Stored data:
═══

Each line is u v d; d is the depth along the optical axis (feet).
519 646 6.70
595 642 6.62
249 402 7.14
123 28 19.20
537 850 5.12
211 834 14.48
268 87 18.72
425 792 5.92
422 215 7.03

═══

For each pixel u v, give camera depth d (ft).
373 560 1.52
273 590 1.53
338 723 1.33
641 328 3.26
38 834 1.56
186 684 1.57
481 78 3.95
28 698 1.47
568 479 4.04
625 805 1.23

═══

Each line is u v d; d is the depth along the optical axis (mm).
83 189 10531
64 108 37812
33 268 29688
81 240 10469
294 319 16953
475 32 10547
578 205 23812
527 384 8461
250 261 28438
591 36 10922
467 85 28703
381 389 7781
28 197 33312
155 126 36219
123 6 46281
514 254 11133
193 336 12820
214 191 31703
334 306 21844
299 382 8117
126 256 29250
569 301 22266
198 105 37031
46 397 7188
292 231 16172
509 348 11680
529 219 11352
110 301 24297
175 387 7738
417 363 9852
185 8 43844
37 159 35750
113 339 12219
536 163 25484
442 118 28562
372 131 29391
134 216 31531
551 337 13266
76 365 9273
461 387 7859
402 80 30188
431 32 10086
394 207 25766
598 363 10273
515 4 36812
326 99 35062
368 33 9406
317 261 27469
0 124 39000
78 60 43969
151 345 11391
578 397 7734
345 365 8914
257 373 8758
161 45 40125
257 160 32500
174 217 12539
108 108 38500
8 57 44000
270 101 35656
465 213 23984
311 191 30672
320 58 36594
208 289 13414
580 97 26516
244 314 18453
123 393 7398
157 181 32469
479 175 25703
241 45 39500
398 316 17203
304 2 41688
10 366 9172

═══

§ **EXERCISE OBJECTIVE**
From the records above, transcribe exactly the run of lines that opens with the line holding "155 126 36219" and closes with the line holding "10 366 9172", both included.

§ **WRITTEN RESPONSE**
155 126 36219
123 6 46281
514 254 11133
193 336 12820
214 191 31703
334 306 21844
299 382 8117
126 256 29250
569 301 22266
198 105 37031
46 397 7188
292 231 16172
509 348 11680
529 219 11352
110 301 24297
175 387 7738
417 363 9852
185 8 43844
37 159 35750
113 339 12219
536 163 25484
442 118 28562
372 131 29391
134 216 31531
551 337 13266
76 365 9273
461 387 7859
402 80 30188
431 32 10086
394 207 25766
598 363 10273
515 4 36812
326 99 35062
368 33 9406
317 261 27469
0 124 39000
78 60 43969
151 345 11391
578 397 7734
345 365 8914
257 373 8758
161 45 40125
257 160 32500
174 217 12539
108 108 38500
8 57 44000
270 101 35656
465 213 23984
311 191 30672
320 58 36594
208 289 13414
580 97 26516
244 314 18453
123 393 7398
157 181 32469
479 175 25703
241 45 39500
398 316 17203
304 2 41688
10 366 9172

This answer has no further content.